Really useful info, so check it out if you like to play with your CSS sometimes but want to keep it as streamlined as possible. http://css-tricks.com/multiple-class-id-selectors/

Islands and links

I’m always on the lookout for new and interesting ideas I can work with. Today I ran across this post on reader engagement and linking out. The article, interestingly enough, touched on something I’ve been thinking about lately–or maybe that’s simply why the article caught my attention.

I have several older websites that still get email. Those emails are usually nice comments about the usefulness of the site and I always smile a little when I get one. I wonder too, why some of my newer sites don’t see those kinds of comments.

The differences between these sites is simply this: The older site has tons of links that link out to other useful sites I’ve found over the years. The newer sites have fewer links out, and are more heavily populated with my own “original” content. Now, I realize original content is important, but sometimes I know there’s someone out there that’s better able to say what it is I want said. These are the times when link outs make the most sense and when I should be linking out.

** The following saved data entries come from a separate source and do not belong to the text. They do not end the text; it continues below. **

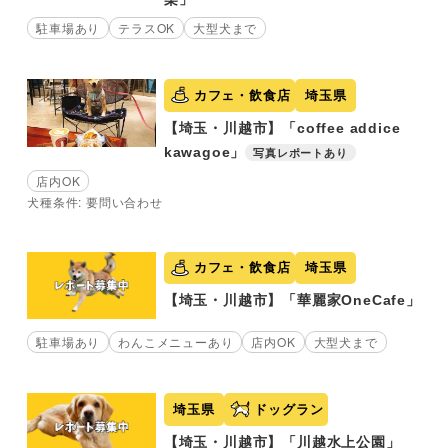
駐車場あり
テラスOK
大型犬まで
カフェ・飲食店
埼玉県
【埼玉・川越市】「coffee addice
kawagoe」
写真レポートあり
店内OK
犬種条件: 要問い合わせ
カフェ・飲食店
埼玉県
【埼玉・川越市】「華麗家OneCafe」
駐車場あり
わんこメニューあり
店内OK
大型犬まで
埼玉県
ドッグラン
【埼玉・川越市】「川越水上公園」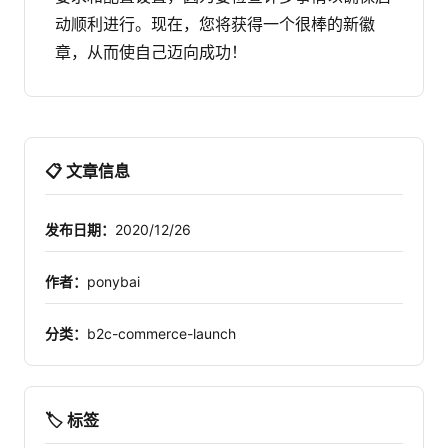
动顺利进行。现在，您将获得一个很棒的新徽
章，从而使自己迈向成功！
📋 文章信息
发布日期：
2020/12/26
作者：
ponybai
分类：
b2c-commerce-launch
🏷️ 标签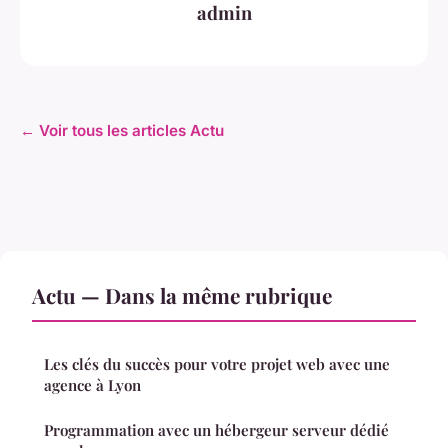
admin
← Voir tous les articles Actu
Actu — Dans la même rubrique
Les clés du succès pour votre projet web avec une
agence à Lyon
Programmation avec un hébergeur serveur dédié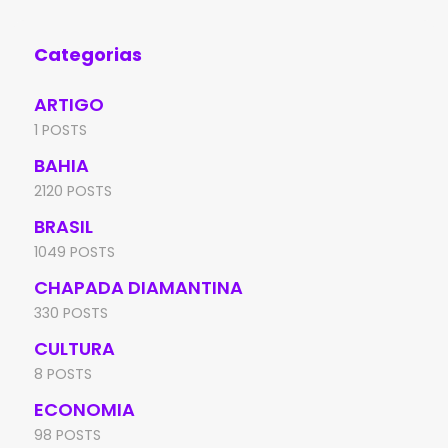
acolhimento
Categorias
ARTIGO
1 POSTS
BAHIA
2120 POSTS
BRASIL
1049 POSTS
CHAPADA DIAMANTINA
330 POSTS
CULTURA
8 POSTS
ECONOMIA
98 POSTS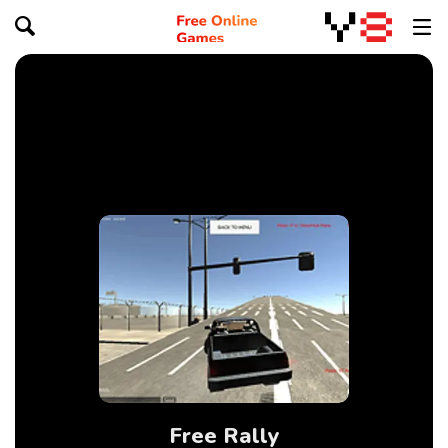
Free Rally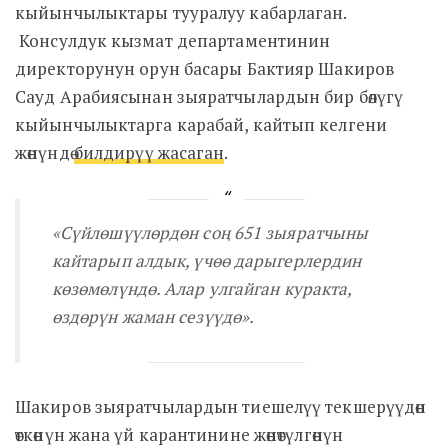
кыйынчылыктары тууралуу кабарлаган.
Консулдук кызмат департаментинин
директорунун орун басары Бактияр Шакиров
Сауд Арабиясынан зыяратчылардын бир бөлүгү
кыйынчылыктарга карабай, кайтып келгени
жөнүндө
билдирүү жасаган
.
«Сүйлөшүүлөрдөн соң 651 зыяратчыны
кайтарып алдык, үчөө дарыгерлердин
көзөмөлүндө. Алар улгайган куракта,
өздөрүн жаман сезүүдө».
Шакиров зыяратчылардын тиешелүү текшерүүдөн
өткөнүн жана үй карантинине жөнөтүлгөнүн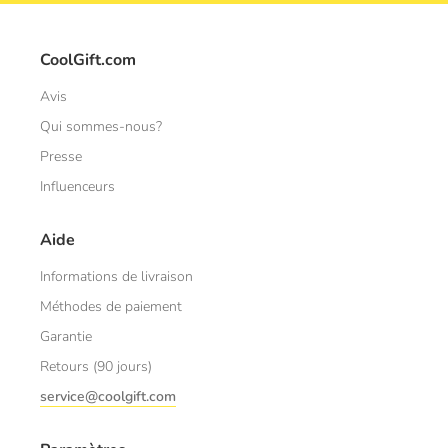
CoolGift.com
Avis
Qui sommes-nous?
Presse
Influenceurs
Aide
Informations de livraison
Méthodes de paiement
Garantie
Retours (90 jours)
service@coolgift.com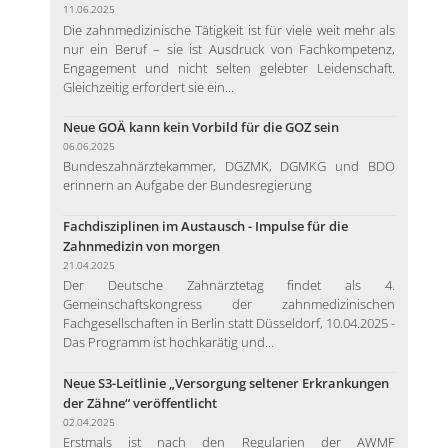
11.06.2025
Die zahnmedizinische Tätigkeit ist für viele weit mehr als
nur ein Beruf – sie ist Ausdruck von Fachkompetenz,
Engagement und nicht selten gelebter Leidenschaft.
Gleichzeitig erfordert sie ein...
Neue GOÄ kann kein Vorbild für die GOZ sein
06.06.2025
Bundeszahnärztekammer, DGZMK, DGMKG und BDO
erinnern an Aufgabe der Bundesregierung
Fachdisziplinen im Austausch - Impulse für die
Zahnmedizin von morgen
21.04.2025
Der Deutsche Zahnärztetag findet als 4.
Gemeinschaftskongress der zahnmedizinischen
Fachgesellschaften in Berlin statt Düsseldorf, 10.04.2025 -
Das Programm ist hochkarätig und...
Neue S3-Leitlinie „Versorgung seltener Erkrankungen
der Zähne“ veröffentlicht
02.04.2025
Erstmals ist nach den Regularien der AWMF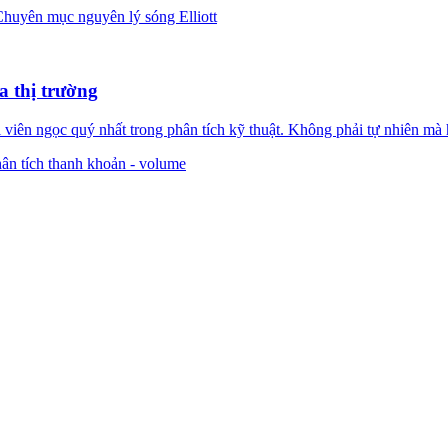
huyên mục nguyên lý sóng Elliott
a thị trường
iên ngọc quý nhất trong phân tích kỹ thuật. Không phải tự nhiên mà ha
ân tích thanh khoản - volume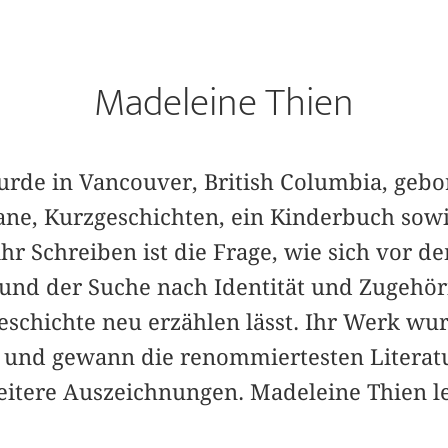
Madeleine Thien
de in Vancouver, British Columbia, gebore
e, Kurzgeschichten, ein Kinderbuch sowi
 ihr Schreiben ist die Frage, wie sich vor
und der Suche nach Identität und Zugehöri
chichte neu erzählen lässt. Ihr Werk wur
 und gewann die renommiertesten Literat
eitere Auszeichnungen. Madeleine Thien le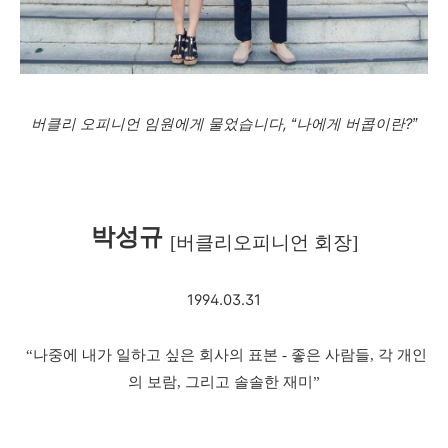
,
?
버클리
오피니언
임원에게
물었습니다
“
나에게
버콥이란
”
박성규
[
버클리오피니언 회장
]
1994.03.31
“
나중에
내가
일하고
싶은
회사의
표본
-
좋은
사람들
,
각
개인
의
보람
,
그리고
솔솔한
재미
”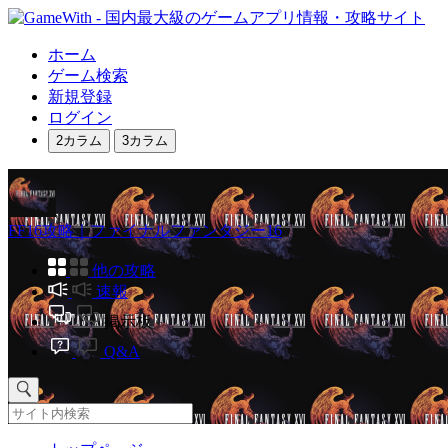
ホーム
ゲーム検索
新規登録
ログイン
2カラム
3カラム
FF16攻略｜ファイナルファンタジー16
他の攻略
速報
掲示板
Q&A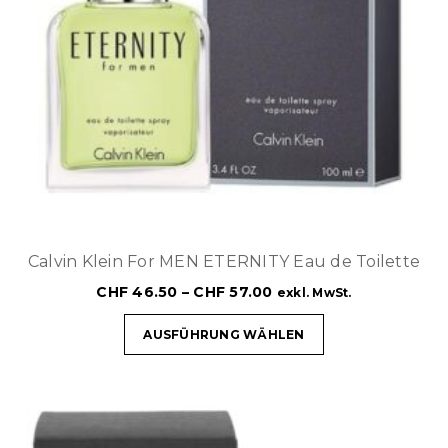
Calvin Klein For MEN ETERNITY Eau de Toilette
CHF
46.50
–
CHF
57.00
exkl. MwSt.
AUSFÜHRUNG WÄHLEN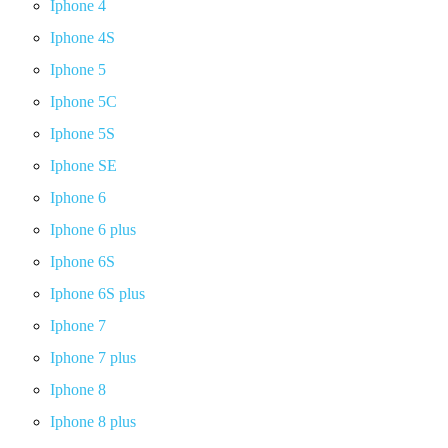
Iphone 4
Iphone 4S
Iphone 5
Iphone 5C
Iphone 5S
Iphone SE
Iphone 6
Iphone 6 plus
Iphone 6S
Iphone 6S plus
Iphone 7
Iphone 7 plus
Iphone 8
Iphone 8 plus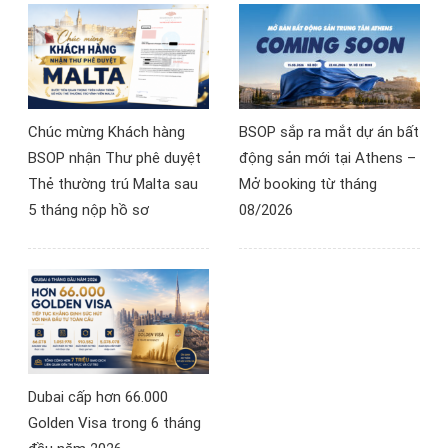
Chúc mừng Khách hàng
BSOP sắp ra mắt dự án bất
BSOP nhận Thư phê duyệt
động sản mới tại Athens –
Thẻ thường trú Malta sau
Mở booking từ tháng
5 tháng nộp hồ sơ
08/2026
Dubai cấp hơn 66.000
Golden Visa trong 6 tháng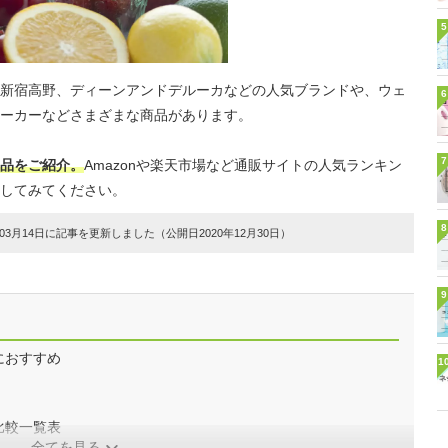
5
新宿高野、ディーンアンドデルーカなどの人気ブランドや、ウェ
6
ーカーなどさまざまな商品があります。
7
品をご紹介。
Amazonや楽天市場など通販サイトの人気ランキン
してみてください。
8
3月14日に記事を更新しました（公開日2020年12月30日）
9
におすすめ
1
比較一覧表
全てを見る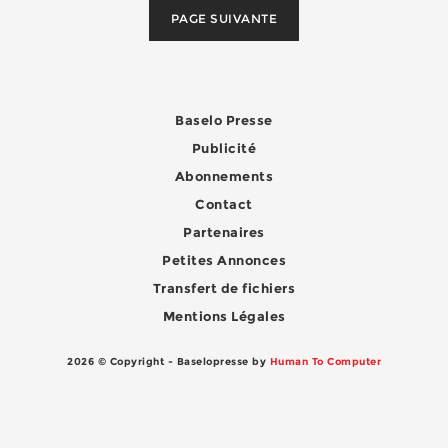
PAGE SUIVANTE
Baselo Presse
Publicité
Abonnements
Contact
Partenaires
Petites Annonces
Transfert de fichiers
Mentions Légales
2026 © Copyright - Baselopresse by
Human To Computer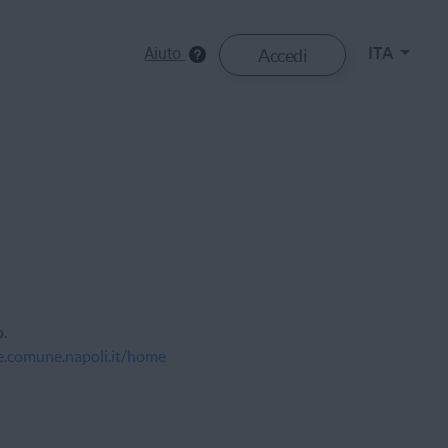
Aiuto
ITA
Accedi
o.
ne.comune.napoli.it/home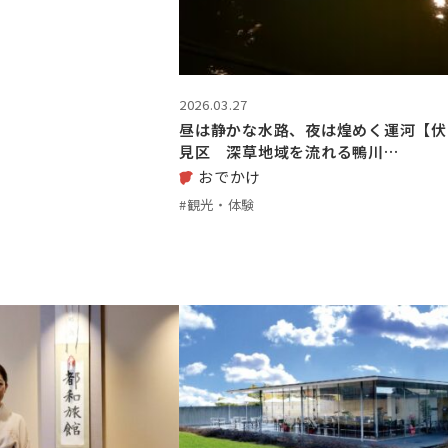
2026.03.27
昼は静かな水路、夜は煌めく運河【伏
見区 深草地域を流れる鴨川…
おでかけ
#観光・体験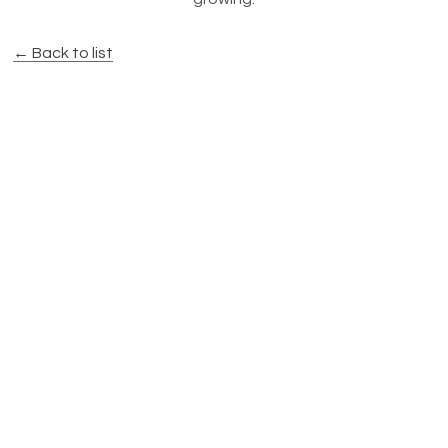
← Back to list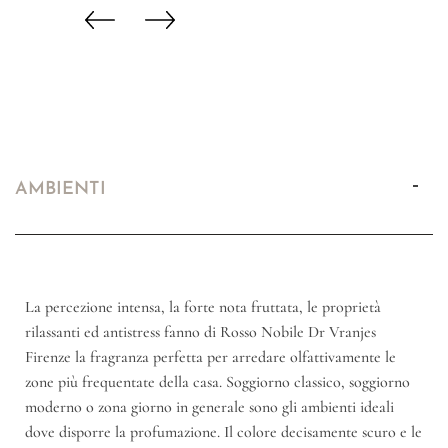
AMBIENTI
La percezione intensa, la forte nota fruttata, le proprietà
rilassanti ed antistress fanno di Rosso Nobile Dr Vranjes
Firenze la fragranza perfetta per arredare olfattivamente le
zone più frequentate della casa. Soggiorno classico, soggiorno
moderno o zona giorno in generale sono gli ambienti ideali
dove disporre la profumazione. Il colore decisamente scuro e le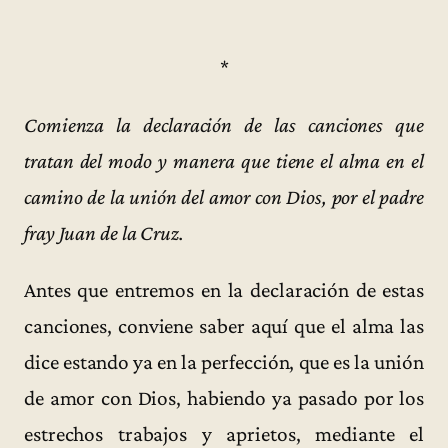
*
Comienza la declaración de las canciones que
tratan del modo y manera que tiene el alma en el
camino de la unión del amor con Dios, por el padre
fray Juan de la Cruz.
Antes que entremos en la declaración de estas
canciones, conviene saber aquí que el alma las
dice estando ya en la perfección, que es la unión
de amor con Dios, habiendo ya pasado por los
estrechos trabajos y aprietos, mediante el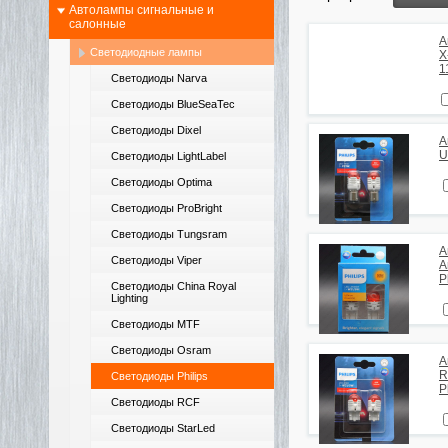
Автолампы сигнальные и
салонные
А
Светодиодные лампы
X
1
Светодиоды Narva
Светодиоды BlueSeaTec
Светодиоды Dixel
А
U
Светодиоды LightLabel
Светодиоды Optima
Светодиоды ProBright
Светодиоды Tungsram
А
Светодиоды Viper
A
P
Светодиоды China Royal
Lighting
Светодиоды MTF
Светодиоды Osram
А
R
Светодиоды Philips
P
Светодиоды RCF
Светодиоды StarLed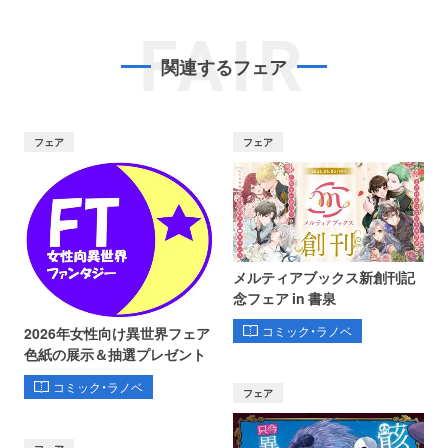
FAIR
関連するフェア
フェア
フェア
メルティアブックス新創刊記
念フェア in 書泉
コミック・ラノベ
2026年女性向け異世界フェア
色紙の展示＆抽選プレゼント
コミック・ラノベ
フェア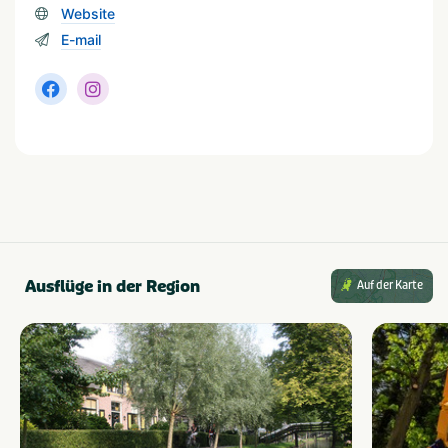
Website
E-mail
Ausflüge in der Region
Auf der Karte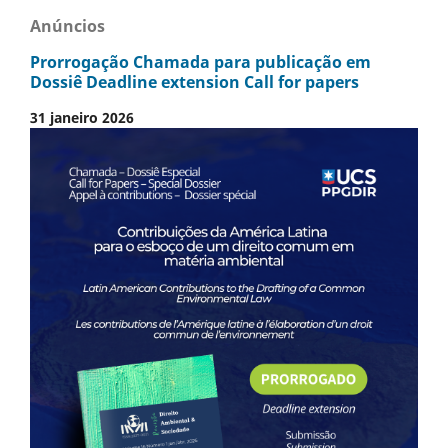
Anúncios
Prorrogação Chamada para publicação em
Dossiê Deadline extension Call for papers
31 janeiro 2026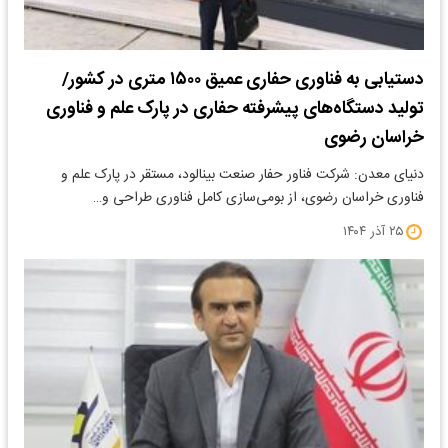
دستیابی به فناوری حفاری عمیق ۱۵۰۰ متری در کشور/
تولید دستگاه‌های پیشرفته حفاری در پارک علم و فناوری
خراسان رضوی
دنیای معدن: شرکت فناور حفار صنعت بینالود، مستقر در پارک علم و
فناوری خراسان رضوی، از بومی‌سازی کامل فناوری طراحی و…
۲۵ آذر ۱۴۰۴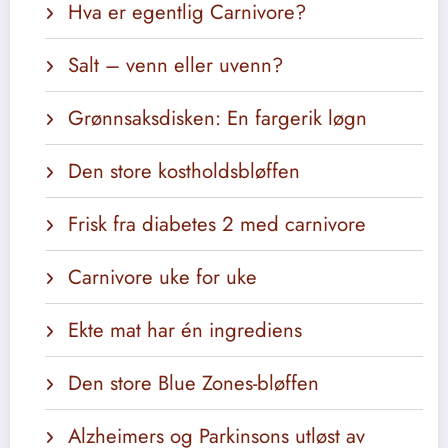
Hva er egentlig Carnivore?
Salt – venn eller uvenn?
Grønnsaksdisken: En fargerik løgn
Den store kostholdsbløffen
Frisk fra diabetes 2 med carnivore
Carnivore uke for uke
Ekte mat har én ingrediens
Den store Blue Zones-bløffen
Alzheimers og Parkinsons utløst av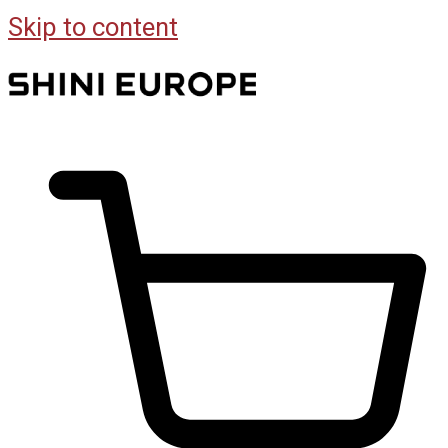
Skip to content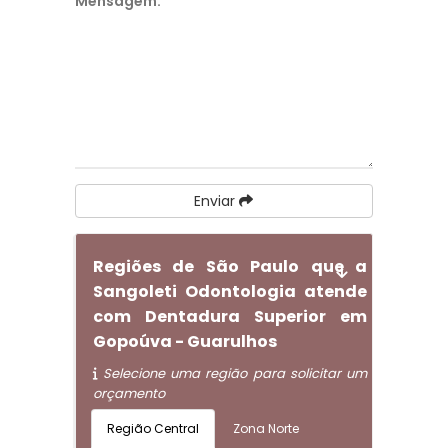
Mensagem:
*
Enviar
Regiões de São Paulo que a
Sangoleti Odontologia atende
com Dentadura Superior em
Gopoúva - Guarulhos
Selecione uma região para solicitar um
orçamento
Região Central
Zona Norte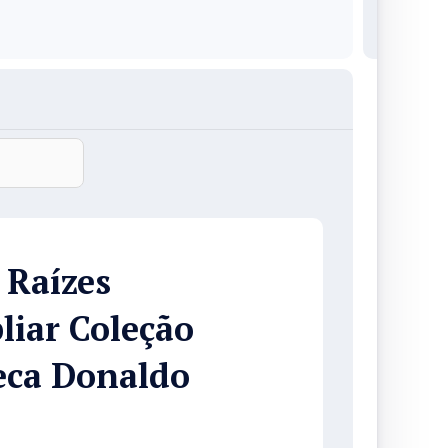
 Raízes
iar Coleção
eca Donaldo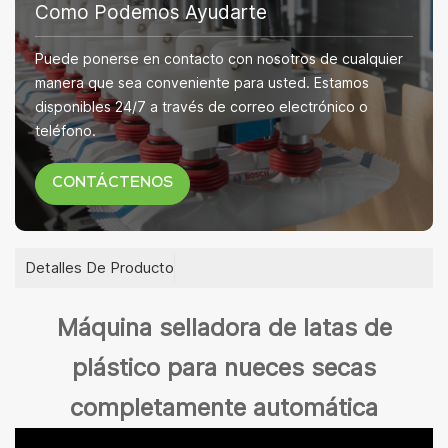
Como Podemos Ayudarte
Puede ponerse en contacto con nosotros de cualquier
manera que sea conveniente para usted. Estamos
disponibles 24/7 a través de correo electrónico o
teléfono.
CONTÁCTENOS
Detalles De Producto
Máquina selladora de latas de
plástico para nueces secas
completamente automática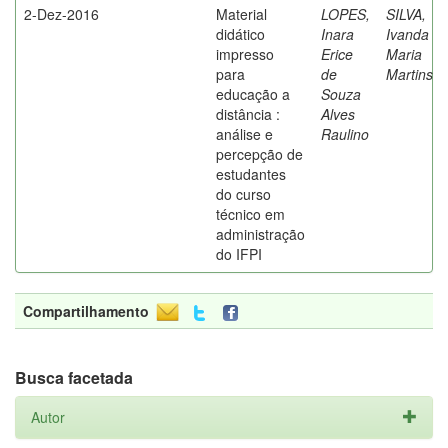
2-Dez-2016
Material
LOPES,
SILVA,
didático
Inara
Ivanda
impresso
Erice
Maria
para
de
Martins
educação a
Souza
distância :
Alves
análise e
Raulino
percepção de
estudantes
do curso
técnico em
administração
do IFPI
Compartilhamento
Busca facetada
Autor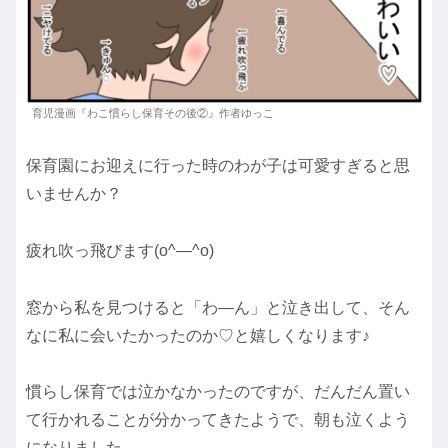
育児漫画『わこ慣らし保育その後②』作者ゆっこ
保育園にお迎えに行った時のわが子は可愛すぎると思
いませんか？
疲れ吹っ飛びます(o^―^o)
窓から私を見つけると「わ―ん」と泣き出して、そん
なに私に会いたかったのか♡と嬉しくなります♪
慣らし保育では泣かなかったのですが、だんだん置い
て行かれることが分かってきたようで、朝も泣くよう
になりました。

Come to think of it, many of the sites I visit aren’t spectacular in and of themselves, but they are able to pull together stuff on the web and make it useful in a way that it wasn’t before.

That’s why I like social bookmark sites. Articles and blogs are all pulled together by tags. It makes browsing easier and more useful.

Aggregators are important tools when it comes to the web, because there’s just so much data available and that makes for some serious information overload. I use up a lot of time online.

I’ve been thinking of doing more aggregation sites like those older sites I still have. I love them and I’ve always thought they served a great purpose. These days you see fewer and fewer niche aggregators–or maybe I’m just not looking in the right places!–but there’s a bigger need than ever for them. Even the small social bookmark sites get overrun with so much content that narrowing it down to a very specific topic is difficult.

In essence I’ve created my own aggregated links within Google Reader. But I’ve still ended up with so much stuff to sift through that I feel a little like I’m going to go crazy sometimes with the speed reading that I have to practice to get through all the headlines.

I’ve also noticed how stingy some sites are about linking out, and I admit I’ve caught myself being that way too sometimes.  Is this really the way I want to be?

I can make this stuff easier for others to digest by pulling it together on some of my sites. Frankly, I’m tired of trying to be an island of content. I’ve said before I have too many domain names and I might have just found a better use for some of them.

If my site is good enough, any visitors I send away will eventually make their way back.